- _Exercise set_
1. According to the towing passage, roughly how much does a one-day (overnight) tow cost in the area it describes?
2. List every fee or charge that the towing passage says may be part of the amount paid to get a towed vehicle back.
3. Continue the towing passage from the point where it stops.

(Text section)

If you registration was expired by more than 6 months, the tow was legal (if performed by law enforcement) pursuant to CVC 22651(o) - and it applies to off street parking facilities such as shopping mall parking lots.
The payment of fees is simply that - a payment of fees. The paperwork you receive from the DMV at that time even indicates that it is a report of a deposit of fees and is NOT an operating permit (it's wrritten all over the paperwork).
The amount you have been asked to pay might be high, but it might also include a city or agency vehicle release fee. Around here, a one day (overnight) tow will cost about $280. What you pay for is the hook fee and the cost and daily expense of the storage. So long as the amount does not exceed the fee levels as set forth by the state and the local agency contract, they are valid.
CVC 22658(i) has some further info:
(i) (1) (A) A charge for towing or storage, or both, of a vehicle
under this section is excessive if the charge exceeds the greater of
(i) That which would have been charged for that towing or storage,
or both, made at the request of a law enforcement agency under an
agreement between a towing company and the law enforcement agency
that exercises primary jurisdiction in the city in which is located
the private property from which the vehicle was, or was attempted to
be, removed, or if the private property is not located within a city,
then the law enforcement agency that exercises primary jurisdiction
in the county in which the private property is located.

(End Text section)
(Provided records)

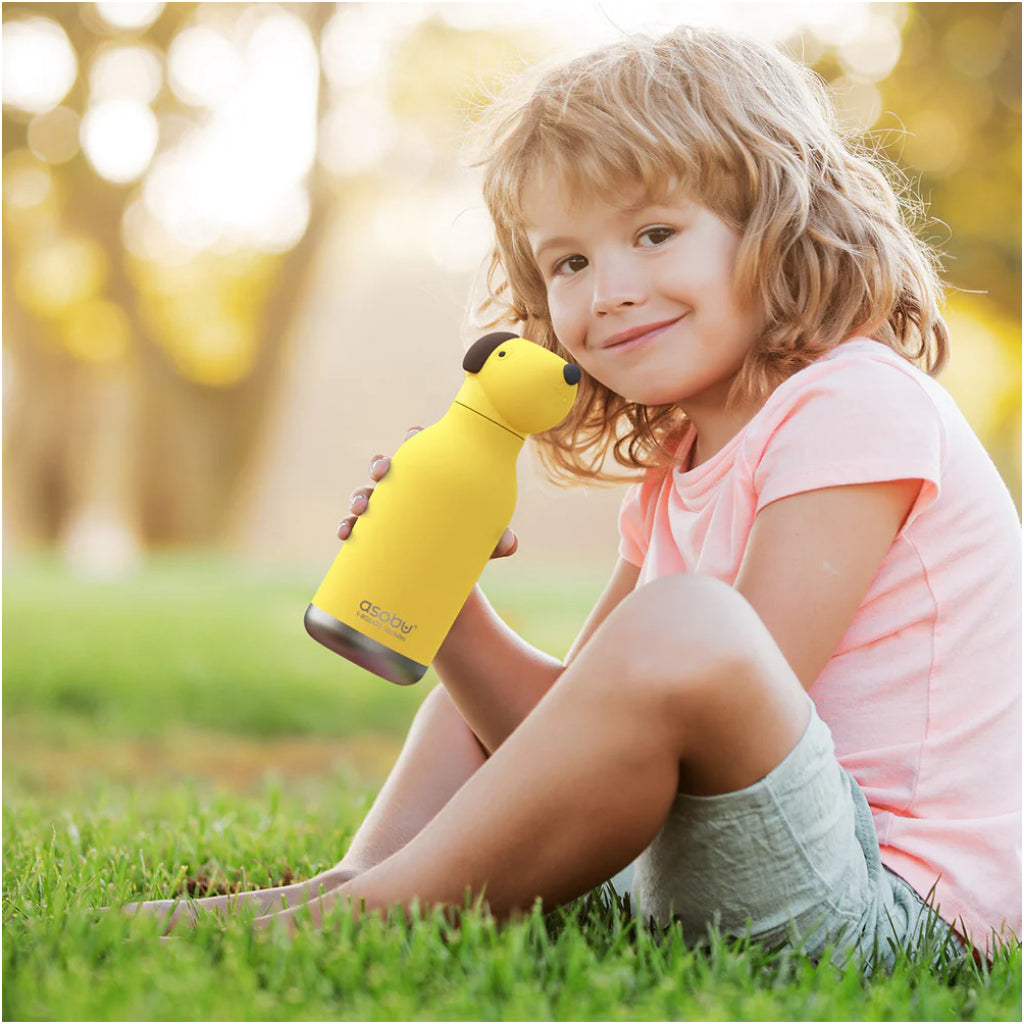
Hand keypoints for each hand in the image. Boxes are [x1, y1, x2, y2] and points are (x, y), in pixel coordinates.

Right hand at [337, 427, 518, 557]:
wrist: (448, 590)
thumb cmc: (466, 552)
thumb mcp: (482, 544)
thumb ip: (496, 540)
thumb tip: (509, 543)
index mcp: (431, 485)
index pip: (420, 452)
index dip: (413, 439)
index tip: (412, 436)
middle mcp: (405, 496)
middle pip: (386, 469)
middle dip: (380, 464)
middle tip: (382, 473)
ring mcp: (387, 517)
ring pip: (364, 495)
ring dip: (358, 496)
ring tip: (361, 509)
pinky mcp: (373, 542)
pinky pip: (353, 528)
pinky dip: (346, 527)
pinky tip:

(End Provided records)

- _Per-task answers_
1. About $280.

2.
- A city or agency vehicle release fee
- The hook fee
- The cost and daily expense of the storage

3.
(ii) That which would have been charged for that towing or
storage, or both, under the rate approved for that towing operator by
the California Highway Patrol for the jurisdiction in which the
private property is located and from which the vehicle was, or was
attempted to be, removed.
(B) A towing operator shall make available for inspection and
copying his or her rate approved by the California Highway Patrol, if
any, with in 24 hours of a request without a warrant to law
enforcement, the Attorney General, district attorney, or city
(2) If a vehicle is released within 24 hours from the time the
vehicle is brought into the storage facility, regardless of the
calendar date, the storage charge shall be for only one day. Not more
than one day's storage charge may be required for a vehicle released
the same day that it is stored.
(3) If a request to release a vehicle is made and the appropriate
fees are tendered and documentation establishing that the person
requesting release is entitled to possession of the vehicle, or is
the owner's insurance representative, is presented within the initial
24 hours of storage, and the storage facility fails to comply with
the request to release the vehicle or is not open for business during
normal business hours, then only one day's storage charge may be
required to be paid until after the first business day. A business
day is any day in which the lienholder is open for business to the
public for at least eight hours. If a request is made more than 24
hours after the vehicle is placed in storage, charges may be imposed
on a full calendar day basis for each day, or part thereof, that the
vehicle is in storage.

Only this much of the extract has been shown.